Sofía y Julián deben haberse quedado bastante tiempo en silencio porque cuando los escucho hablar me sacan de mis recuerdos y mis preguntas. Ella cuenta que un tío suyo tenía una quinta por acá, que cuando era chiquita siempre venía a pasar la Navidad o unos días de las vacaciones. En esa quinta, dice, sus primos reventaban sapos y después los hervían en la cocina de los caseros. Julián cuenta que una vez vino a la casa de un amigo de Roberto para un cumpleaños, y cuando está por comentar algo más se frena de golpe, como si se hubiera arrepentido de haber nombrado a Roberto, y entonces yo pienso en decir que cuando era chico esta autopista no existía pero Sofía se me anticipa: dice que a esos primos no los vio más, que una noche su papá se peleó a las piñas con su tío y que desde entonces las familias jamás volvieron a cruzarse. «Ni siquiera para las Fiestas», aclara.

«Es esa», dice Julián después de otros segundos de silencio, y enseguida toma una subida de la autopista para girar a la izquierda y pasar por un puente hacia el otro lado. Maneja unos metros por la colectora y estaciona frente a una arcada de rejas negras. «Llegamos», dice. Al bajar del auto me doy cuenta de que en algún momento el cielo empezó a nublarse y estiro las piernas lentamente, primero una y después la otra, un poco para que circule la sangre y otro poco para hacer algo mientras ellos también bajan en silencio. Desde afuera parece una cancha de golf, pienso al afinar la mirada y ver la prolijidad del pasto y las copas de los árboles, y los tres juntos atravesamos la arcada y nos ponemos a caminar por las baldosas anaranjadas de la recepción.

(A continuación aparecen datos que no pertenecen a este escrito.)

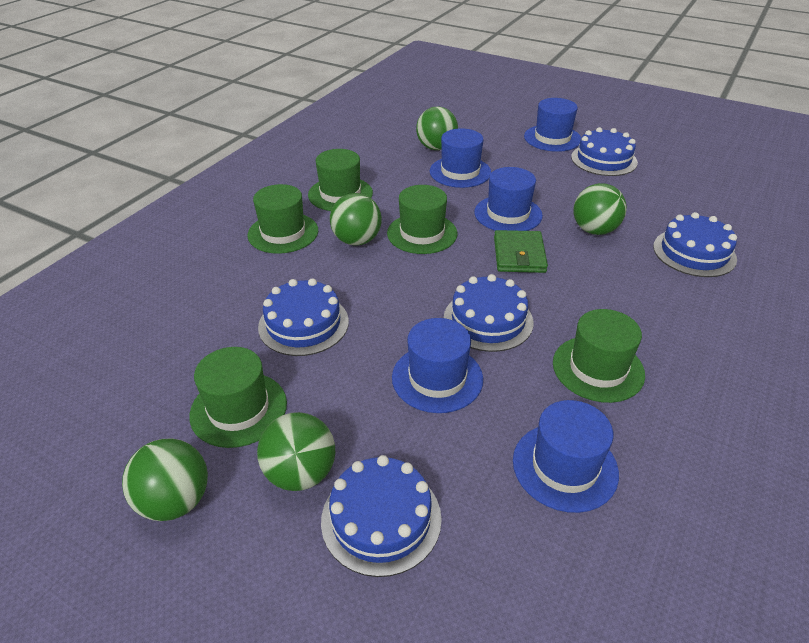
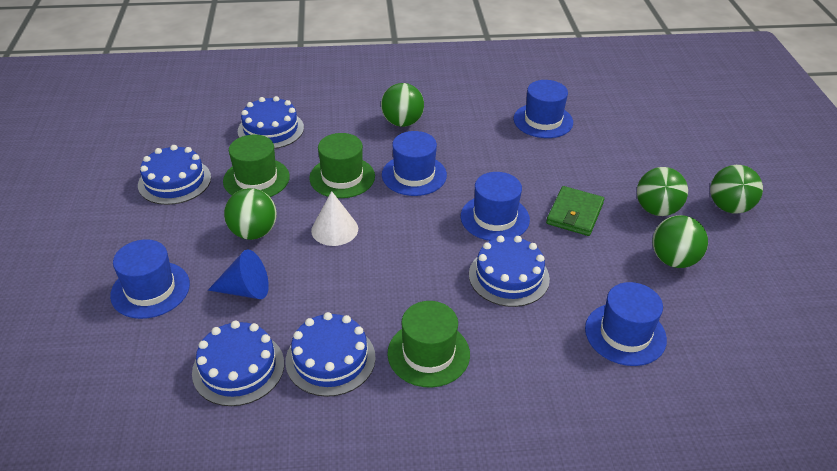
blue cone: 0 -> 1
green hat: 5 -> 3
white cone: 0 -> 1

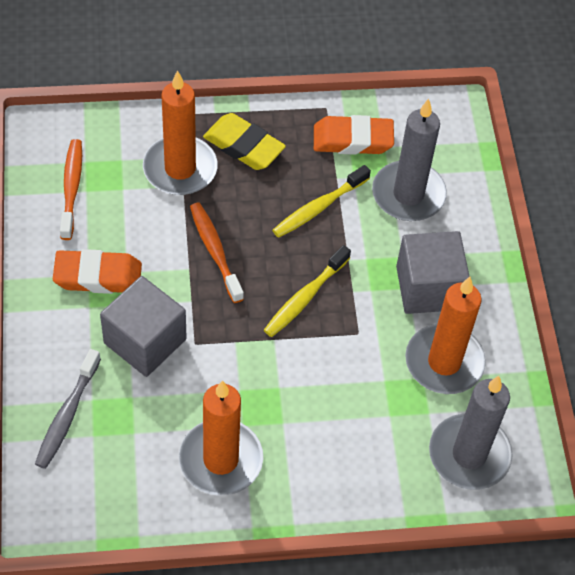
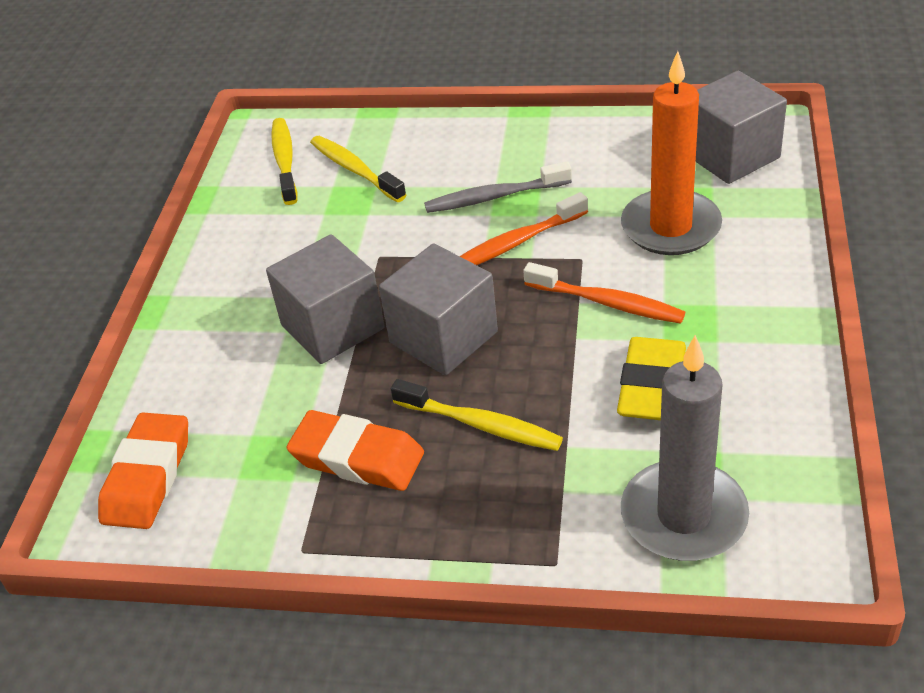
grey candle: 2 -> 1
grey cube: 2 -> 3
orange candle: 3 -> 1
yellow toothbrush: 2 -> 3

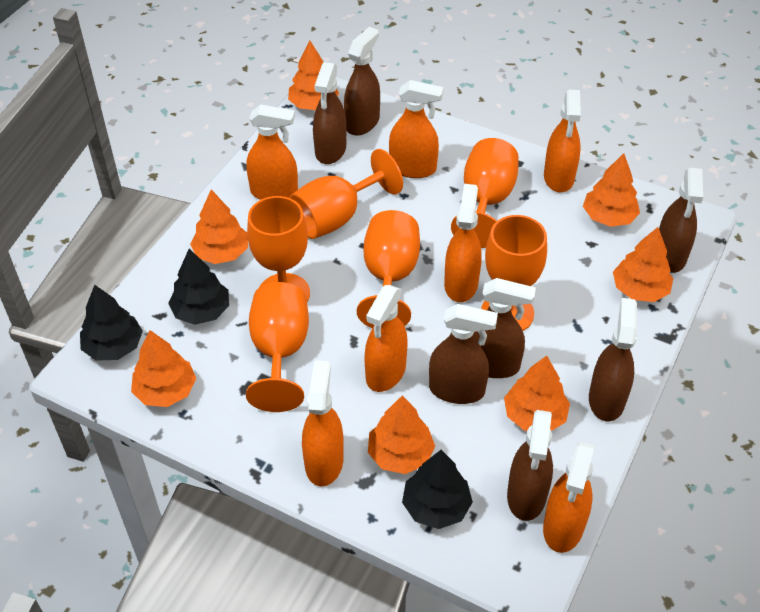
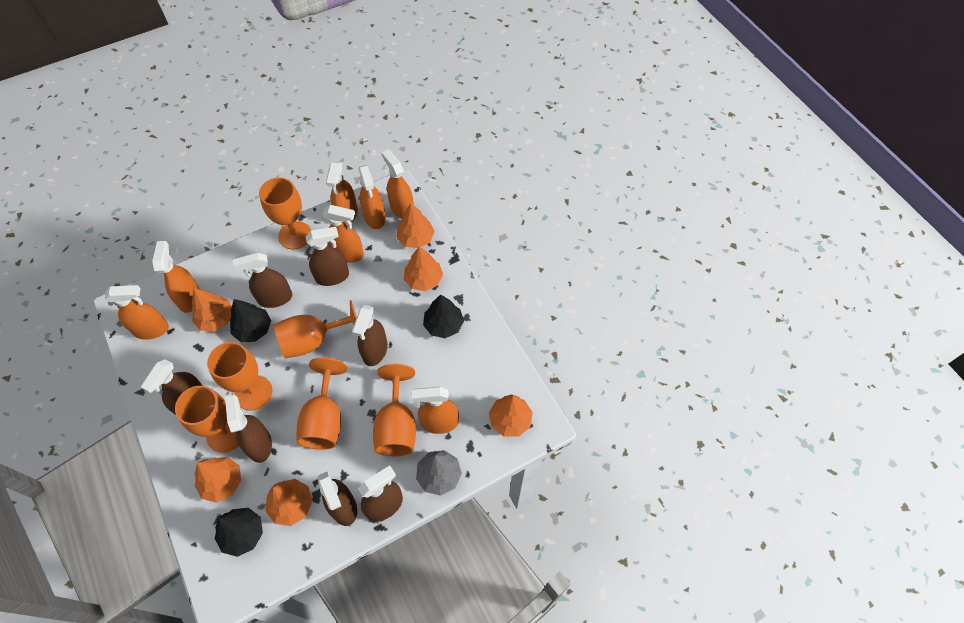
grey tree: 0 -> 1
orange tree: 7 -> 6

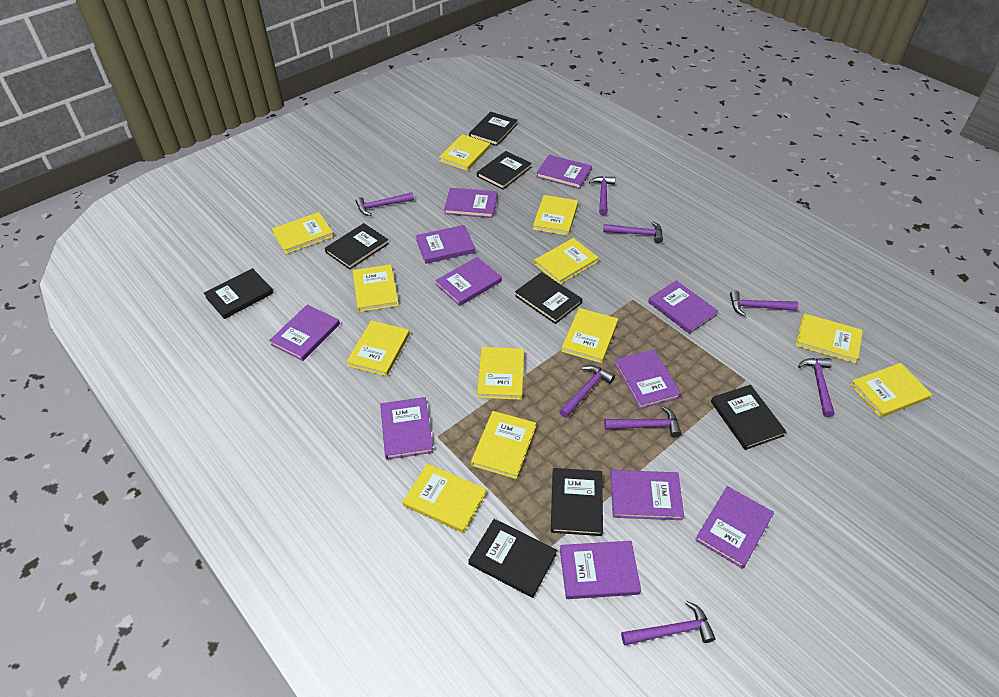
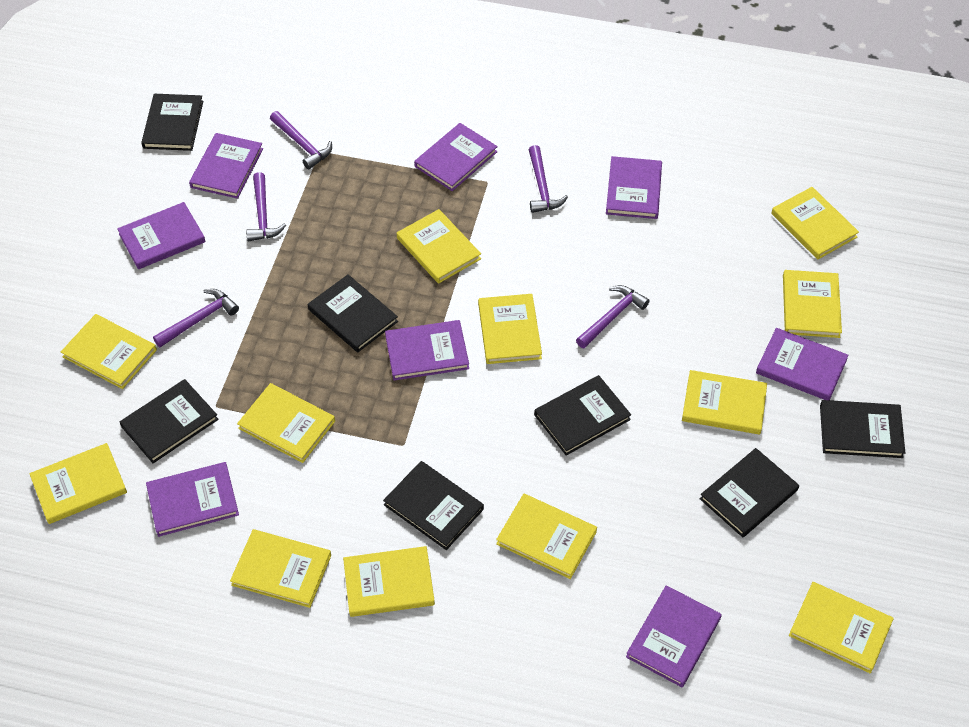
black book: 8 -> 7
purple book: 11 -> 8
purple hammer: 8 -> 5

Sí, podría ser una cancha de golf, pienso cuando bordeamos el césped por un sendero de pedregullo, si no fuera por la capilla vacía que vemos a nuestra izquierda y por los rectángulos grises que cada dos metros interrumpen el verde a nuestra derecha. Julián se adelanta, guiando en silencio. Camina serio y cada tanto se rasca la barba, como si estuviera tratando de acordarse de algo. Sofía vuelve a ponerse los anteojos negros y a medida que avanzamos se va rezagando, como si de repente se hubiera dado cuenta de que está muy lejos de poder comportarse como la esposa de Julián.

«Es acá», señala él, y lo primero que veo al pisar el césped es un ramo metido en un florero de forma acampanada. Los pétalos ya están marchitos. Calculo que esas flores deben estar ahí desde el día del entierro; supongo que las habrá dejado Roberto tras las palabras del cura. Recién al desviar unos centímetros la mirada y leer el nombre y el apellido de Ariana, recién al leer las fechas grabadas sobre el mármol, tomo conciencia de que no voy a verla más. Ya lo había pensado, sí, pero recién al leer la lápida se me agolpan las imágenes y los sonidos de tantos años en la garganta y en otros lugares del cuerpo que no puedo identificar muy bien.

Tras un leve mareo me agacho para tocarme un tobillo por encima del pantalón, a la altura de la A tatuada, y pienso en la J que su cuerpo todavía debe tener en la cadera. ¿Cuánto tarda un tatuaje en empezar a borrarse? ¿Cuánto tarda un ramo de flores en marchitarse por completo? ¿Se habrá camuflado la J con una R en algún momento? ¿O habrá asegurado que esa J era por la inicial del nombre de su hijo? ¿Entre las flores dejadas por Roberto habrá alguna orquídea?

Esas preguntas pasan desordenadas por mi cabeza mientras hago un esfuerzo por borrar de mi memoria los hombros filosos de Ariana y siento cómo Julián pasa un brazo por encima de los míos. Yo apoyo una mano en su hombro más lejano y de reojo miro a Sofía que ahora, parada a varios metros de nosotros, con la mirada perdida y los anteojos negros en la cabeza, vuelve a ser la nena que nunca votó en una elección presidencial. Dos gorriones surcan el cielo y mi hijo me abraza por primera vez en más de tres años, me habla al oído, tiembla sobre mi cuello y se apoya en mí como antes, como cuando todavía no se había dejado la barba o como cuando atravesábamos la ciudad en colectivo a la madrugada como dos adolescentes.